An ordinary drive home from playing hockey with friends the Friday before the Minnesota Super Bowl is now a pivotal moment in the life of Patrick Ouellet.

SHAKOPEE, Minn. - An ordinary drive home from playing hockey with friends the Friday before the Minnesota Super Bowl is now a pivotal moment in the life of Patrick Ouellet.

“I started feeling some chest cramps that felt unusual,” Patrick says. “This one was more like somebody was putting a weight or was squeezing my chest and it progressively got worse.”

Patrick decided to start driving towards St. Francis Regional Medical Center in Shakopee to be safe and eventually pulled into the parking lot.

“I was making a b-line for the emergency room and that's the last thing I remember,” Patrick says.

Patrick’s car went over the curb and crashed next to the building by the emergency room.

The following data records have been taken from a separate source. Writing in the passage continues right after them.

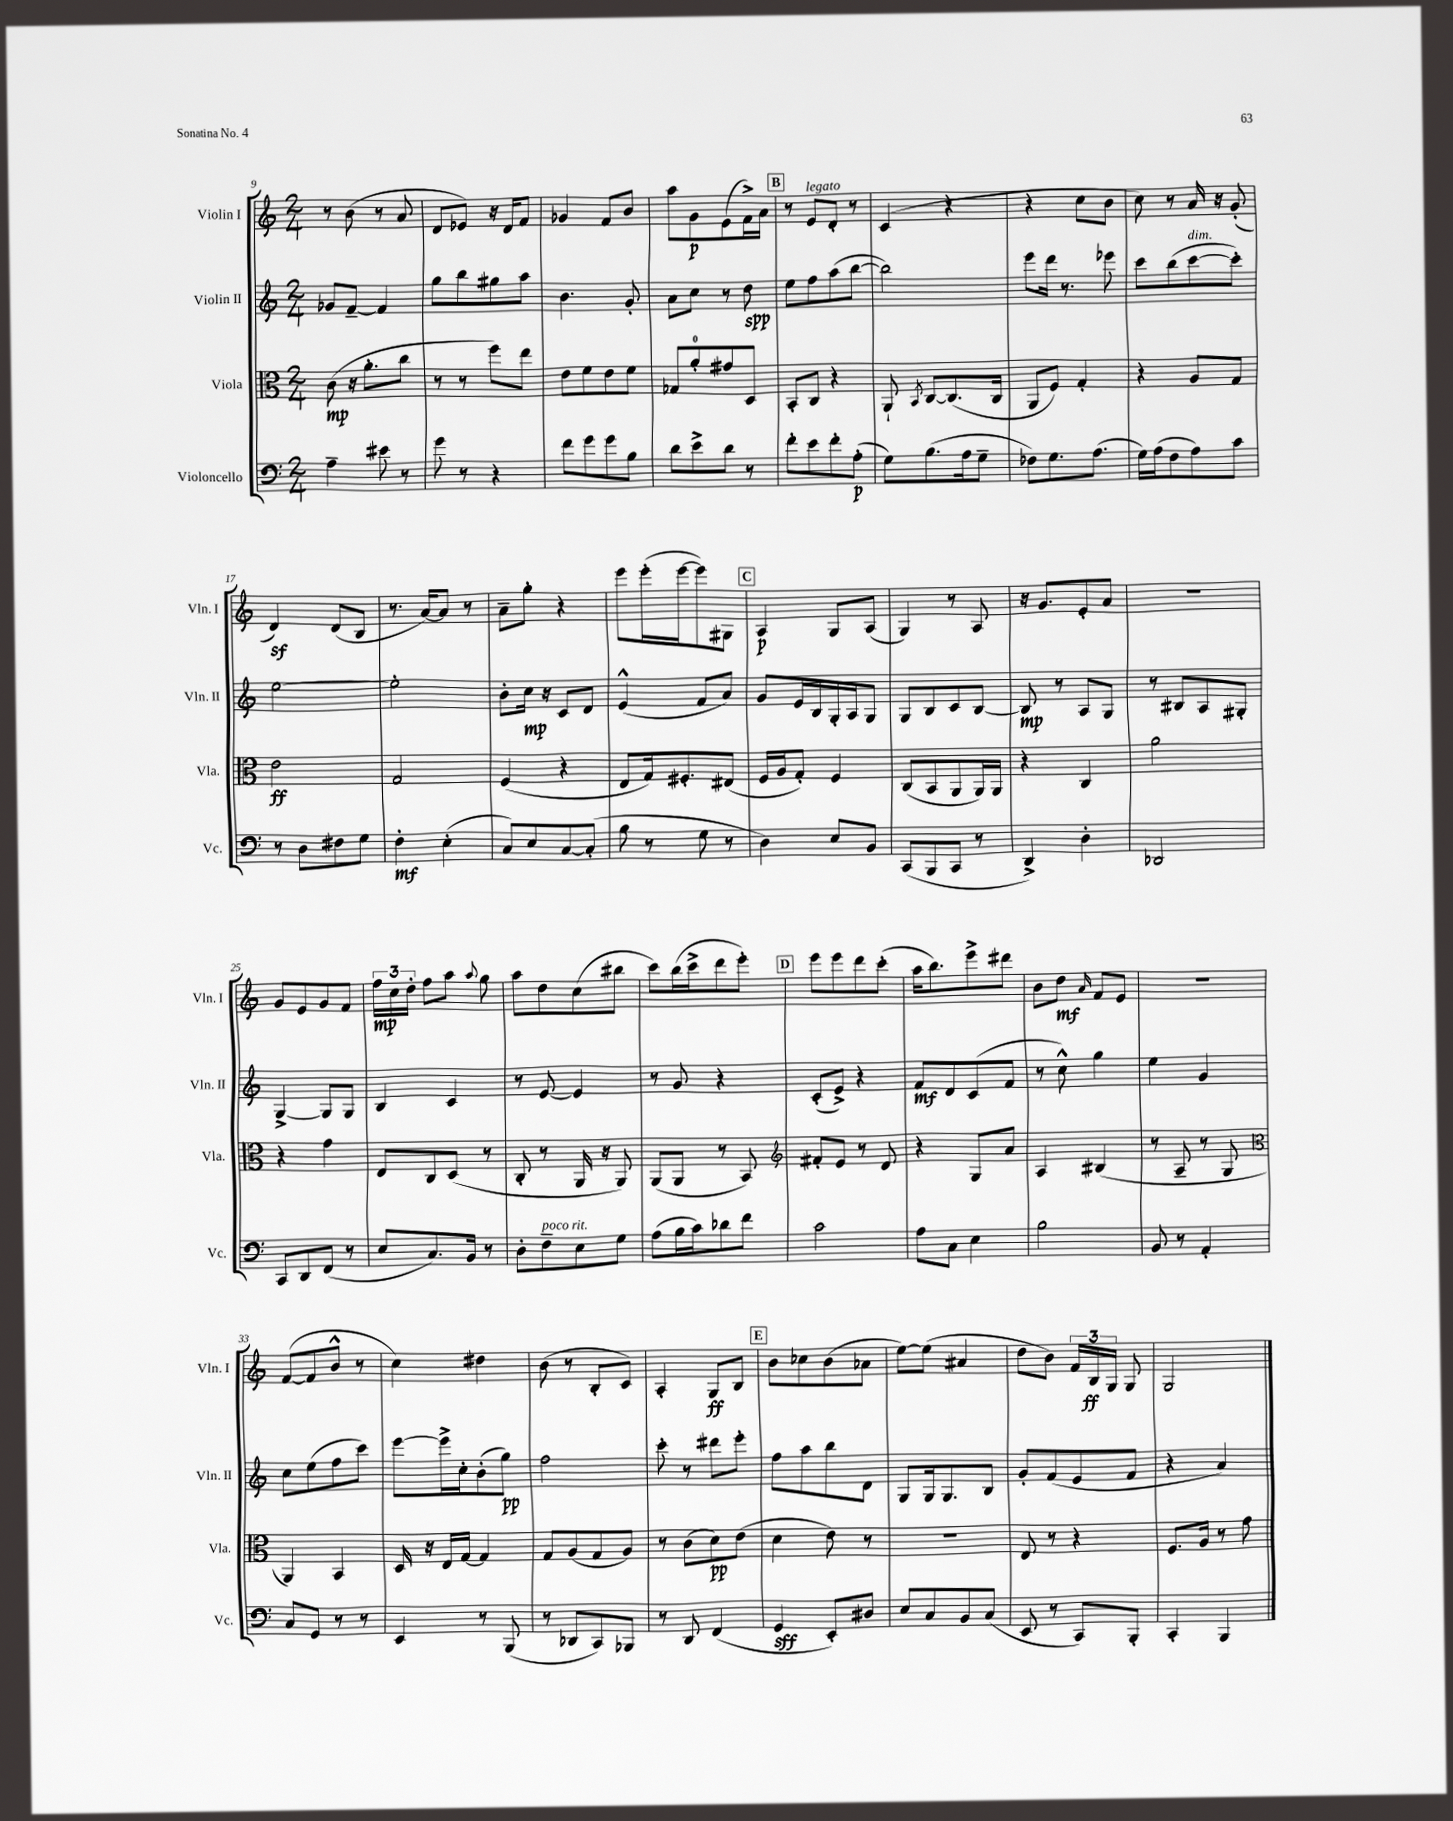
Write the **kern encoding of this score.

**kern	**kern	**kern	**kern
*staff4	*staff3	*staff2	*staff1
*clefF4	*clefC3	*clefG2	*clefG2
*k[]	*k[]	*k[]	*k[]
*M2/4	*M2/4	*M2/4	*M2/4
4A~	(8c	8g-	8r
.	16r	[8f~	(8b
.	8.a'	.	.
8e#	.	4f]	8r
8r	8cc	.	8a
=	=	=	=
8g	8r	8gg	8d
8r	8r	8bb	8e-)
4r	8ff)	8gg#	16r
.	.	.	16d
.	8ee	8aa	8f
=	=	=	=
8f	8e	4.b	4g-
8g	8f	.	.
8g	8e	.	8f
8B	8f	8g'	8b
=	=	=	=
8d	8G-	8a	8aa
8e^	8a'	8cc	8g
8d	8g#	8r	(8e
8r	8D	8dd	16f^)
.	.	.	16a
=	=	=	=
8f'	8BB'	8ee	8r
8e	8C	8ff	8e
8f'	4r	(8aa	8d'
(8A'	.	[8bb	8r
=	=	=	=
8G)	8AA`	2bb])	(4c
.	8qBB	.	.
(8.B	[8C	.	.
.	(8.C]	.	4r
16A	.	.	.
8G~	.	.	.
.	16C	.	.
=	=	=	=
8F-)	8AA	8eee	4r
8.G	8F)	16ddd	.
.	.	8.r	.
.	4G'	.	8cc
(8.A	.	.	.
.	.	8eee-	8b
=	=	=	=
16G)	4r	8ccc	8cc)
(16A	.	.	.
8F	.	(8bb	8r
8A)	8A	[8ccc	16a
.	.	.	16r
8c	8G	8ccc'])	(8g'
=	=	=	=
8r	2e	[2ee	4d)
8D	.	.	.
8F#	.	.	(8d
8G	.	.	8B
=	=	=	=
4F'	2G	2ee']	8.r
.	.	.	[16a)
(4E'	.	.	8a]
.	.	.	8r
=	=	=	=
8C)	(4F	8b'	8a~
8E	.	16cc	8gg'
.	.	16r	.
[8C	4r	8c	4r
(8C']	.	8d	.
=	=	=	=
8B	8E	(4e^^	8eee
8r	16G)	.	(16eee'
.	8.F#'	.	[16eee
8G	.	8f	8eee])
8r	(8E#	8a)	8G#
=	=	=	=
4D)	16F	8g	4A
.	16A	.	.
.	8G')	16e	.
.	.	16B	.
8E	4F	16G'	8G
.	.	16A	.
8BB	.	8G	(8A
=	=	=	=
(8CC	(8C	8G	4G)
8BBB	8BB	8B	.
8CC	8AA	8c	8r
8r	16AA)	[8B	8A
.	16AA	.	.
=	=	=	=
4DD^)	4r	8B]	16r
.	.	.	8.g
.	.	8r	.
4D'	4C	8A	8e'
.	.	8G	8a
=	=	=	=
2DD-	2a	8r	2r
.	.	8B#	.
.	.	8A	.
.	.	8G#'	.
=	=	=	=
8CC	4r	[4G^	8g
8DD	.	.	8e
(8FF	4g	8G]	8g
8r	.	8G	8f
=	=	=	=
8E	8E	4B	24ff
.	.	.	24cc
.	.	.	24dd'
8.C)	8C	.	8ff
.	(8D	4c	8aa
16BB	.	.	.
.	.	.	8qqaa
8r	8r	.	8gg
=	=	=	=
8D'	8C'	8r	8aa
8F~	8r	[8e	8dd
8E	16AA	4e]	(8cc
.	16r	.	.
8G	8AA)	.	8bb#
=	=	=	=
(8A	(8AA	8r	8ccc)
16B	8AA	8g	(16bb
16c)	.	.	16ccc^
8d-	8r	4r	8ddd
8f	8BB)	.	8eee')
=	=	=	=
*	*clefG2	*	*
2c	8f#'	(8c'	8eee
.	8e	8e^)	8eee
.	8r	4r	8ddd
.	8d	.	(8ccc'
=	=	=	=
8A	4r	8f	16aa
.	.	.	8.bb)
8C	.	8d	.
4E	8G	(8c	8eee^
.	8a	8f	8ddd#
=	=	=	=
2B	4A	8r	8b
.	.	8cc^^)	8dd
.	.	.	16qqa
.	(4B#	4gg	8f
.	.	.	8e
=	=	=	=
8BB	8r	4ee	2r
8r	8A~	.	.
4AA'	8r	4g	.
.	8G	.	.
=	=	=	=
*	*clefC3	*	*
8C	4AA)	8cc	([8f
8GG	.	(8ee	8f]
8r	4BB	8ff	8b^^
8r	.	8ccc)	8r
=	=	=	=
4EE	16D	[8eee	4cc)
.	16r	.	.
.	16E	16eee^]	.
.	[16G	16cc'	.
8r	4G]	(8b'	4dd#
(8BBB	.	8gg)	.
=	=	=	=
8r	8G	2ff	(8b
8DD-	(8A	.	8r
8CC)	8G	.	8B'
8BBB-	8A)	.	8c)
=	=	=	=
8r	8r	8ccc'	4A'
8DD	(8c	8r	.
(4FF	8d)	8ddd#	8G
.	(8e	8eee'	8B
=	=	=	=
4GG	4d	8ff	8b
.	.	8aa	8cc-
8EE')	8e)	8bb	(8b
8D#	8r	8d	8a-
=	=	=	=
8E	2r	8G	[8ee)
8C	.	16G	(8ee]
.	.	8.G	.
8BB	.	.	4a#
(8C	.	8B	.
=	=	=	=
8EE	8E	8g'	8dd
8r	8r	(8f	8b)
8CC)	4r	8e	24f
.	.	.	24B
.	.	.	24G
8BBB'	.	8f	8G
=	=	=	=
4CC'	8.F	4r	2G
.	16A	.	.
4BBB	8r	4a)	.
.	8g	.	.
==	==	==	==
*-	*-	*-	*-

Hearing it all was the hospital's security officer Joe Ryan who just happened to be working an earlier shift than normal that day. “It was cold and I was tired, so I thought ‘I'm just going to go out and wake up a little bit,’” Ryan says.

Ryan broke the windows of the car to get to Patrick, who was unconscious. Emergency room staff took over from there as Patrick went into full cardiac arrest.

His heart was kept pumping by what's called the Lucas machine, which automatically applies chest compressions.

Patrick was eventually transferred to Abbot Northwestern Hospital where he underwent surgery to remove a blockage in one of his arteries and spent a number of days in an induced coma.

“I literally woke up five days later at Abbot Northwestern,” Patrick says. “Missed the Super Bowl completely.”

Thanks to the quick action of all involved, Patrick was back home less than two weeks after the incident starting rehab, with no damage to his vital organs.

Registered nurse Elyse Meger helped treat Patrick in the St. Francis Emergency Room that day and says Patrick is “very lucky” to be alive.

Patrick is now able to come home to his family every day thanks to the group of people at the hospital who jumped to action, starting with a security officer in the right place at the right time.

“There's no doubt that I owe him my life,” Patrick says about Ryan. “Had he not been there minutes would have passed. It certainly would have had a huge impact."

This story is a lesson in knowing your body and when something might be off, but also how quickly strangers can become leading roles in our story.

“You don't know who's going to impact your life. You really don't,” Patrick says. “We're all connected in one way or another.”